1) We can solve this without rounding (as rounding may not guarantee that the constraints continue to hold) by defining the following quadratic integer programming problem with linear constraints. Define a least squares optimization problem based on this pseudo-code. The diff constraint ensures that each column is non-decreasing and the last constraint ensures that the first and last rows are not changed. (A variation of would be to use the sum of the absolute differences in the objective instead of the squared differences.)
ABC <- na.approx(data[-(1:2)])
Minimize sum((ABC - X)^2) over X
s.t. X is integer matrix and
rowSums(X) == data$Total and
diff(X) >= 0 and
X[c(1, nr), ] == ABC[c(1, nr), ]
Function opt
below implements this optimization. It has arguments ABC
which is the A, B and C columns of na.approx(data[-(1:2)])
and Total
which is the Total column of data
. Using CVXR (since the problem is convex) define the X
matrix to be solved for, the objective
, the constraints
and the problem
(which is the objective plus the constraints) and then use CVXR's solve
to solve that problem. If you prefer to use absolute differences rather than squared differences in the objective replace (ABC - X)^2
below with abs(ABC - X)

◆ Directions ◆
A. Copy the entries from their beginning through the line containing "text An extension", both included, and leave out the pictures.
B. Write the next part of the write-up on solving the least squares problem with integer constraints, picking up after its last sentence.
The entries that follow have no connection to the write-up above.

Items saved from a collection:

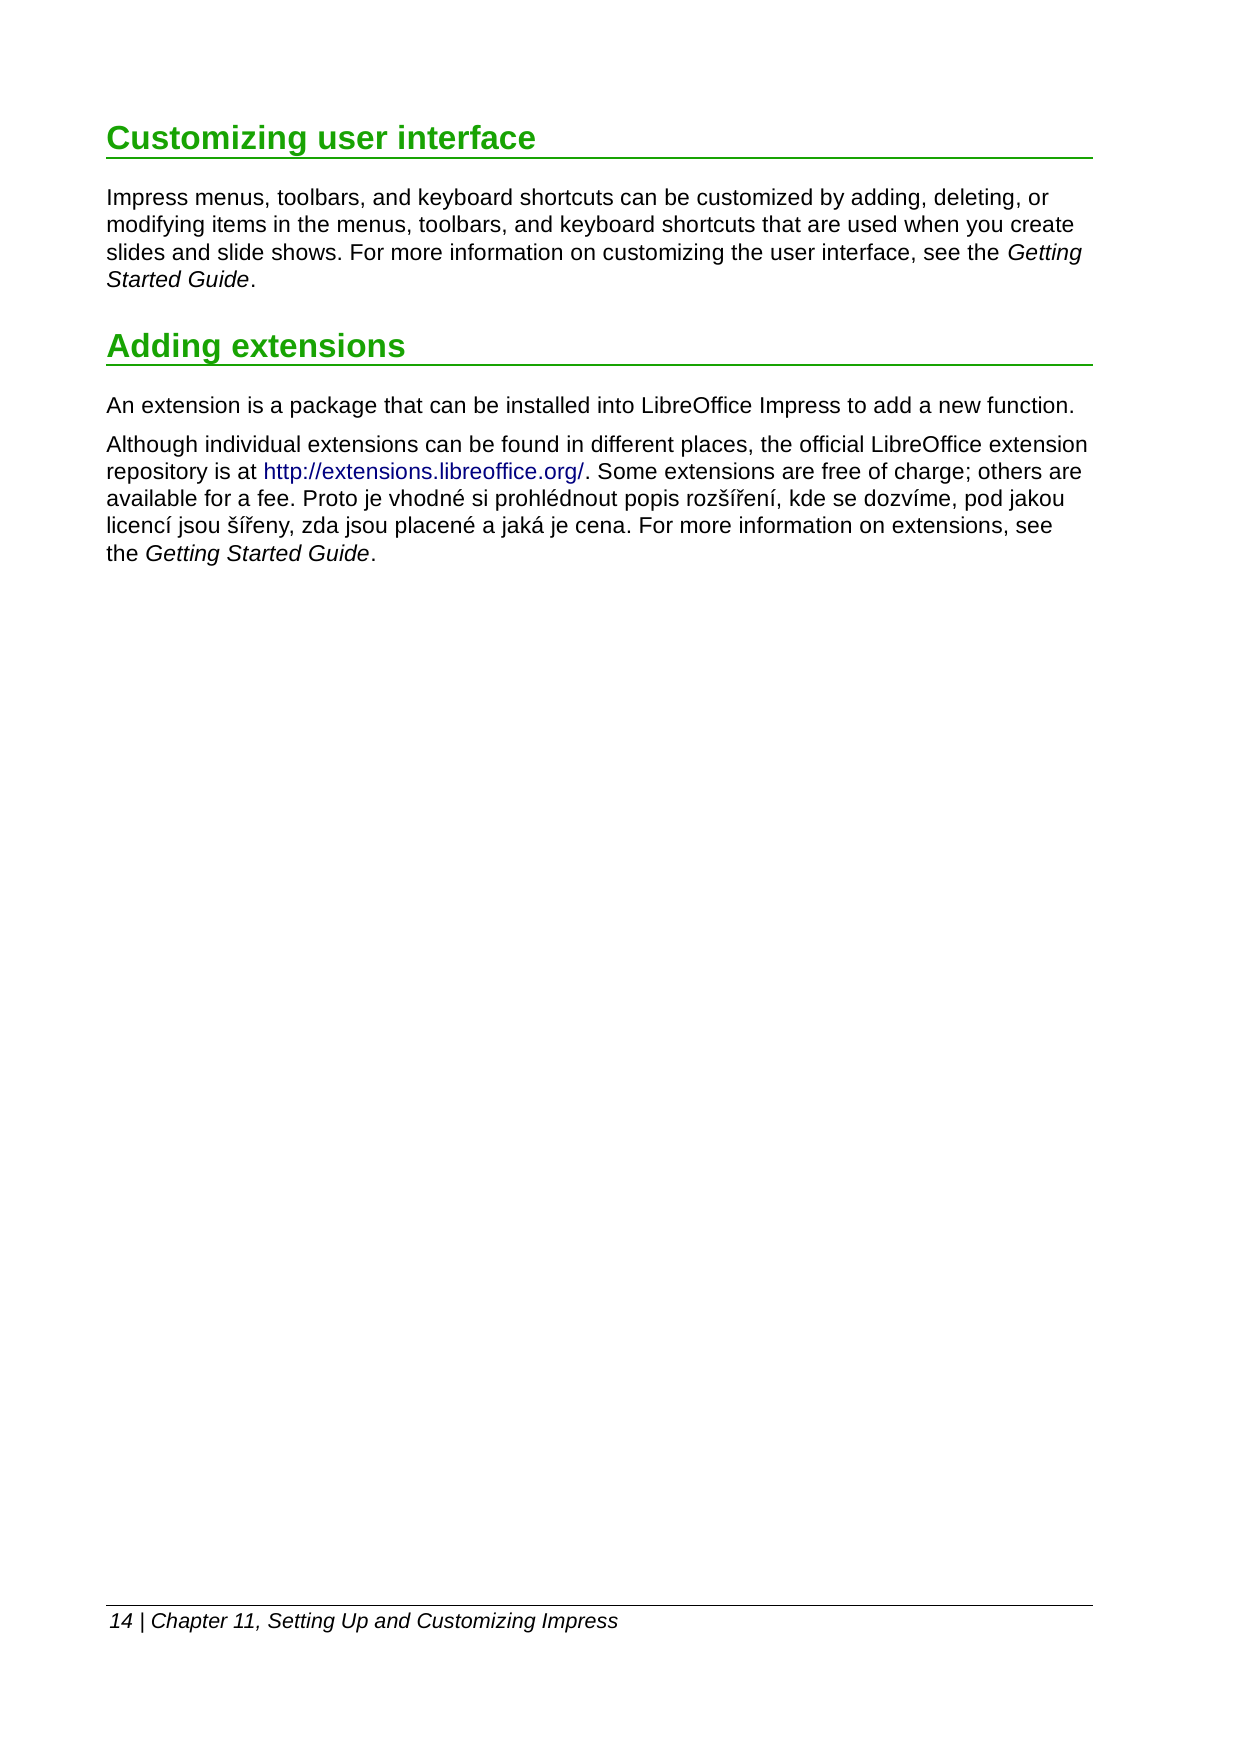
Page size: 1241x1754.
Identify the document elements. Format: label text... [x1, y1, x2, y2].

text Although individual extensions can be found in different places, the official LibreOffice extension repository is at http://extensions.libreoffice.org/. Some extensions are free of charge; others are available for a fee. Proto je vhodné si prohlédnout popis rozšíření, kde se dozvíme, pod jakou licencí jsou šířeny, zda jsou placené a jaká je cena. For more information on extensions, see the Getting Started Guide. [106, 431, 1093, 566]
subtitle Customizing user interface [106, 118, 1093, 157]
subtitle Adding extensions [106, 325, 1093, 364]
text An extension is a package that can be installed into LibreOffice Impress to add a new function. [106, 391, 1093, 418]
text Impress menus, toolbars, and keyboard shortcuts can be customized by adding, deleting, or modifying items in the menus, toolbars, and keyboard shortcuts that are used when you create slides and slide shows. For more information on customizing the user interface, see the Getting Started Guide. [106, 184, 1093, 292]
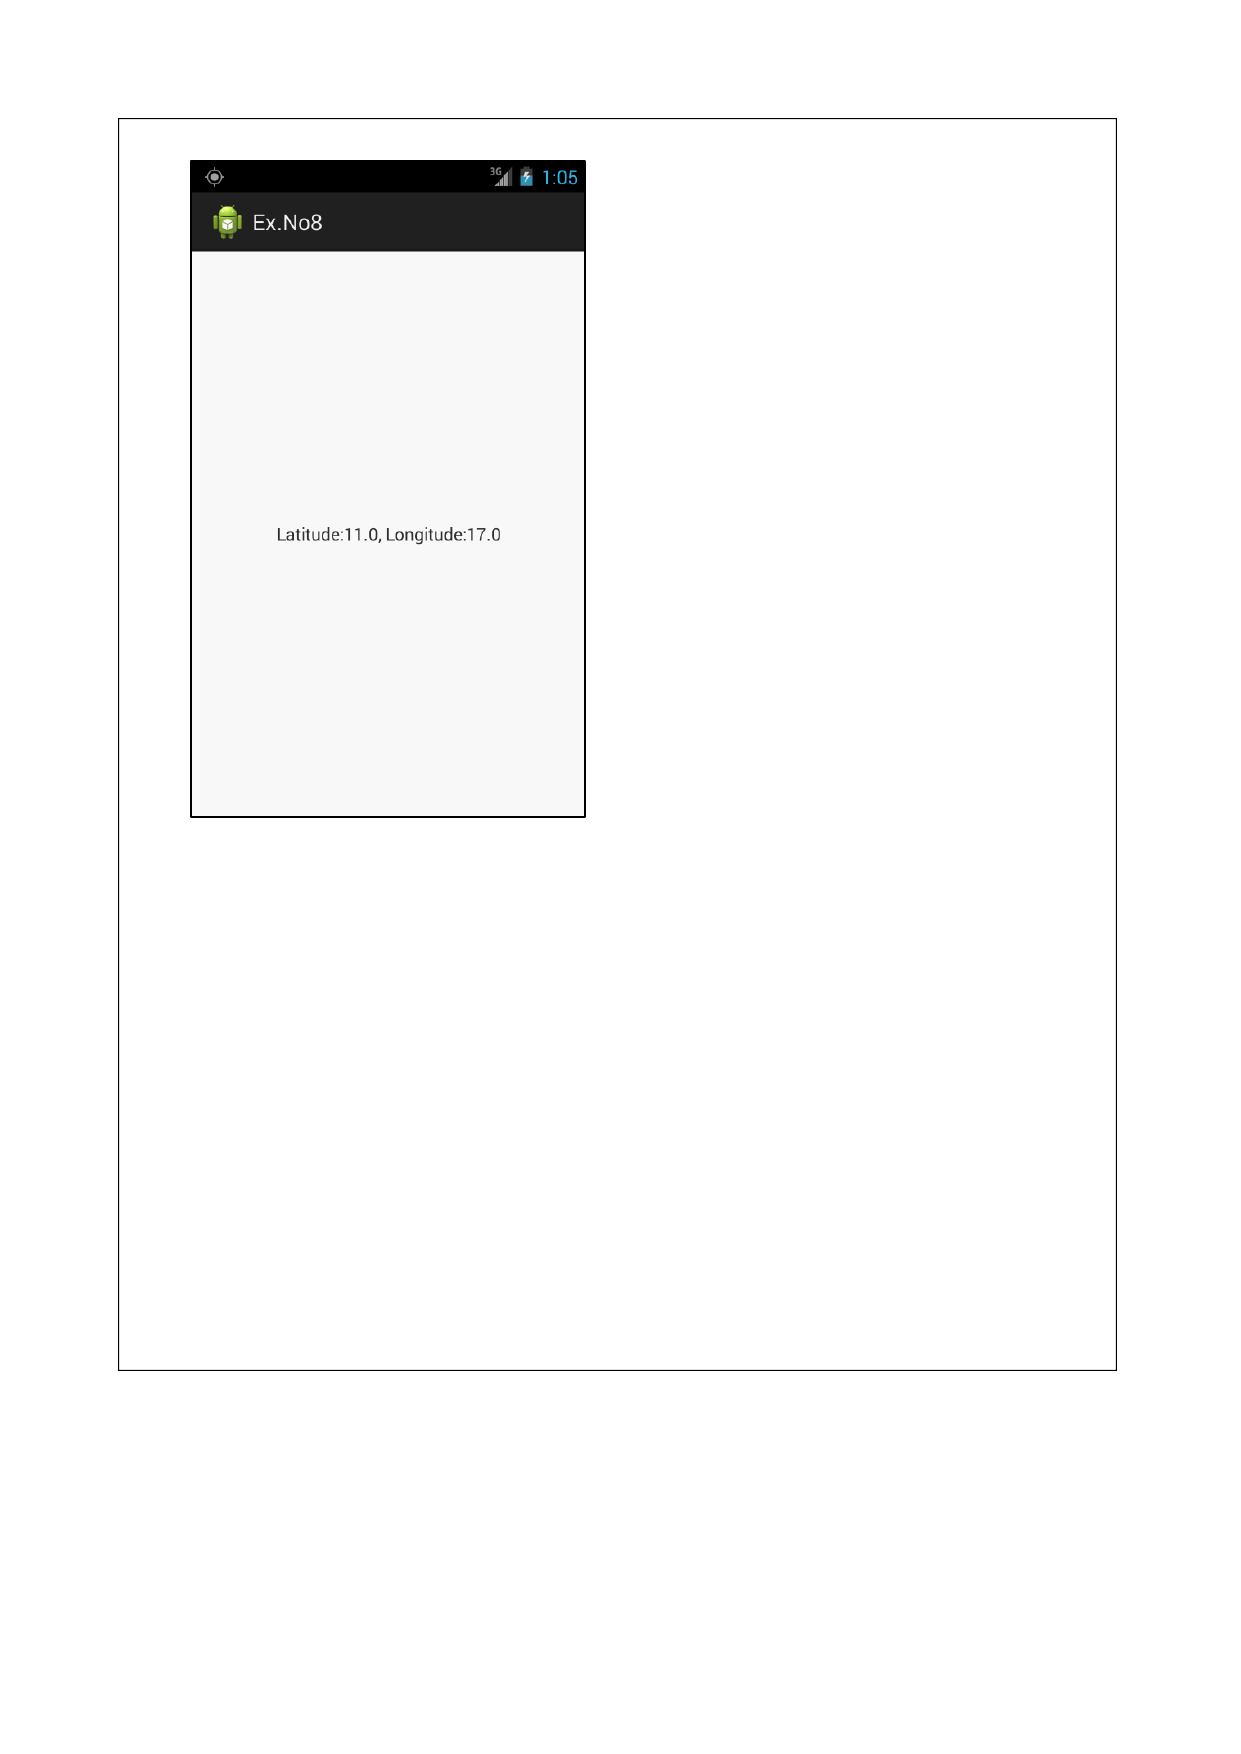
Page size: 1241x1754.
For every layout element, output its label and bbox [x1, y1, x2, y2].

picture [192, 162, 584, 816]
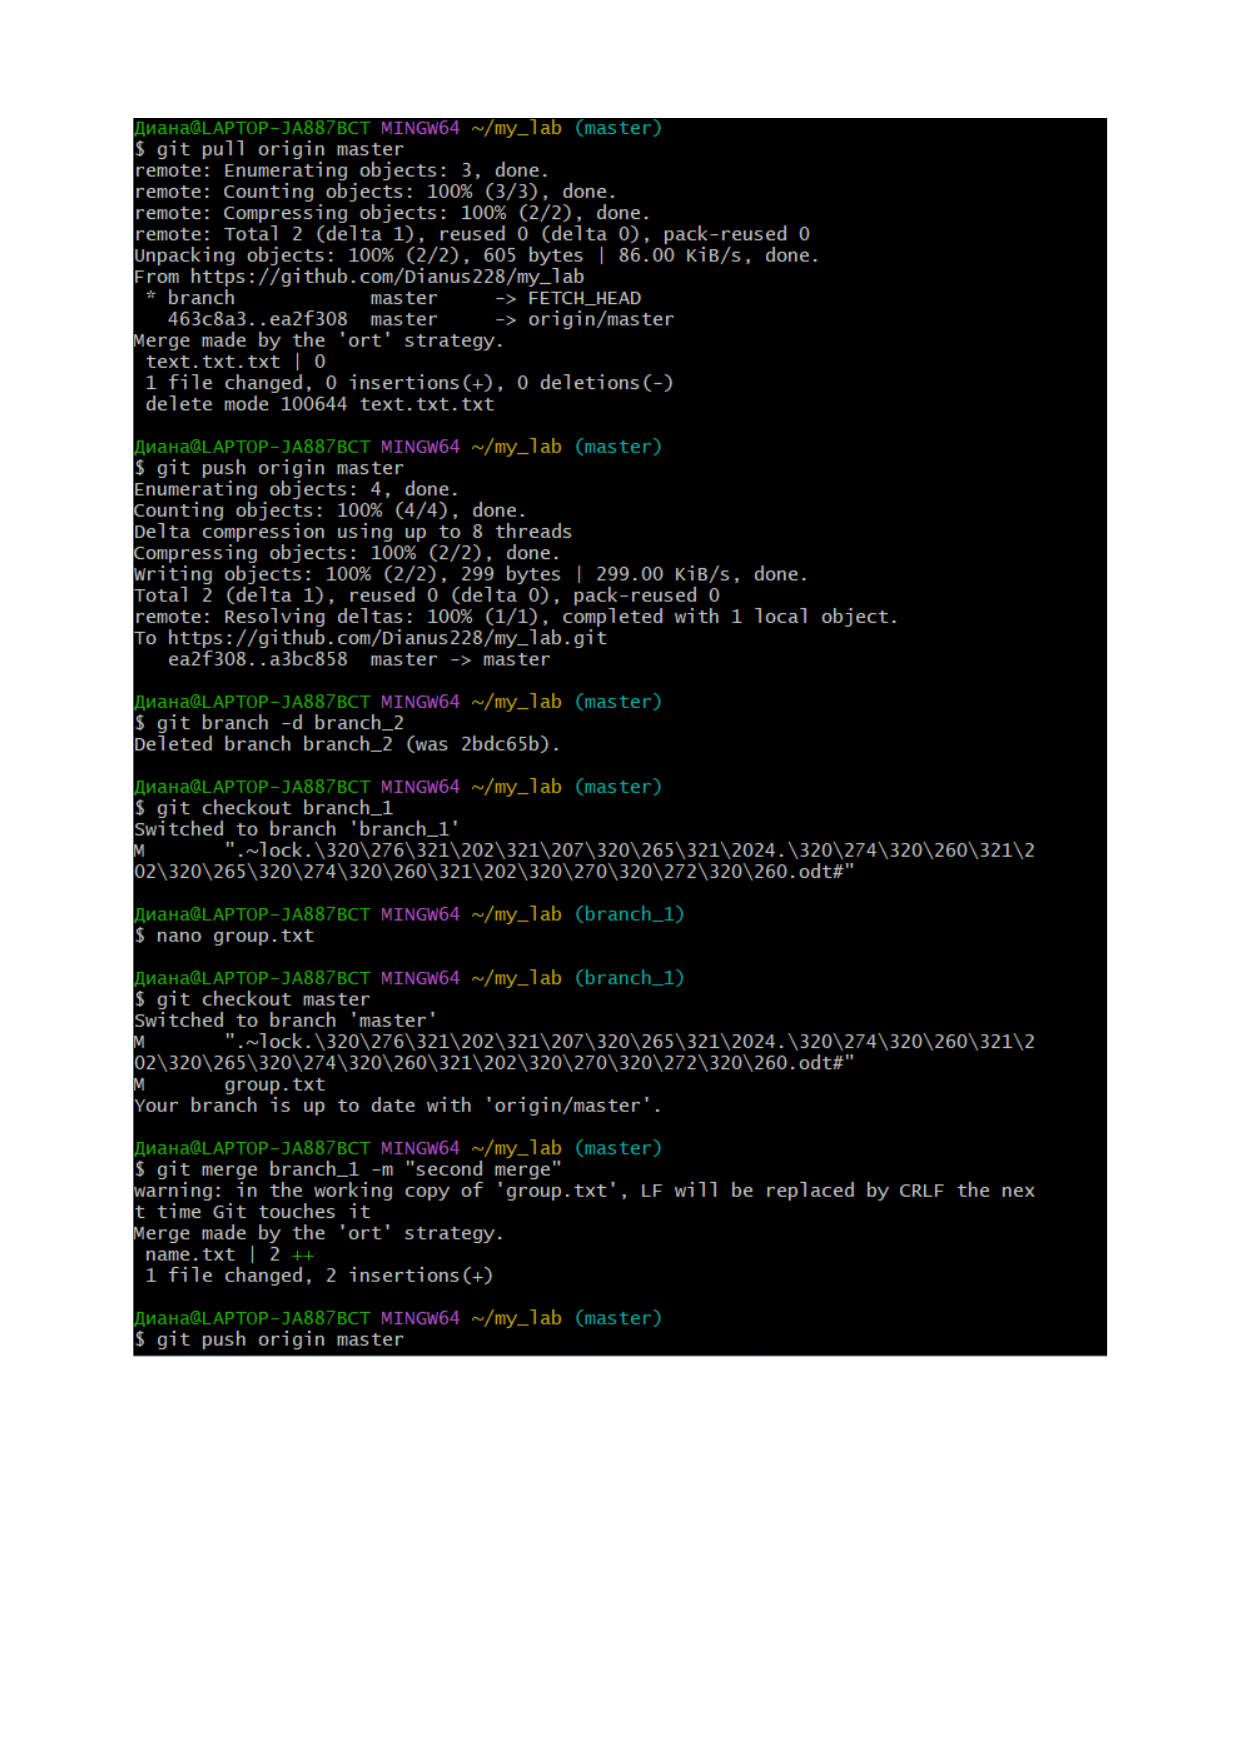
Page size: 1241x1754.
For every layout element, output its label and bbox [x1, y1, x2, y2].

picture [133, 118, 1108, 1357]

◆ Outputs in order ◆
A.
Page size: 1241x1754.
Identify the document elements. Format: label text... [x1, y1, x2, y2].

text Although individual extensions can be found in different places, the official LibreOffice extension repository is at http://extensions.libreoffice.org/. Some extensions are free of charge; others are available for a fee. Proto je vhodné si prohlédnout popis rozšíření, kde se dozvíme, pod jakou licencí jsou šířeny, zda jsou placené a jaká je cena. For more information on extensions, see the Getting Started Guide. [106, 431, 1093, 566]
subtitle Customizing user interface [106, 118, 1093, 157]
subtitle Adding extensions [106, 325, 1093, 364]
text An extension is a package that can be installed into LibreOffice Impress to add a new function. [106, 391, 1093, 418]

B.
.
library(CVXR)
library(zoo)
opt <- function(ABC, Total) {
nr <- nrow(ABC); nc <- ncol(ABC)
X <- Variable(rows = nr, cols = nc, integer = TRUE)
objective <- Minimize(sum((ABC - X)^2))
constraints <- list(sum_entries(X, 1) == Total, diff(X) >= 0,
X[c(1, nr), ] == ABC[c(1, nr), ])
problem <- Problem(objective, constraints)
res <- solve(problem)
print(res$status)
res$getValue(X)
}
ABC <- na.approx(data[-(1:2)])
replace(data, colnames(ABC), opt(ABC, data$Total))
giving
[1] "optimal"
Year Total A B C
1 2000 50 12 22 16
2 2001 52 13 22 17
3 2002 53 14 22 17
4 2003 57 15 23 19
5 2004 60 16 24 20
6 2005 61 17 24 20
2) We could combine the other two answers with some elements of this one to get this approach. Unlike (1) we are not guaranteed a solution even if a feasible solution exists since the approach does not handle the diff
constraint other than to check afterwards whether it happened to be satisfied.
library(sfsmisc)
library(zoo)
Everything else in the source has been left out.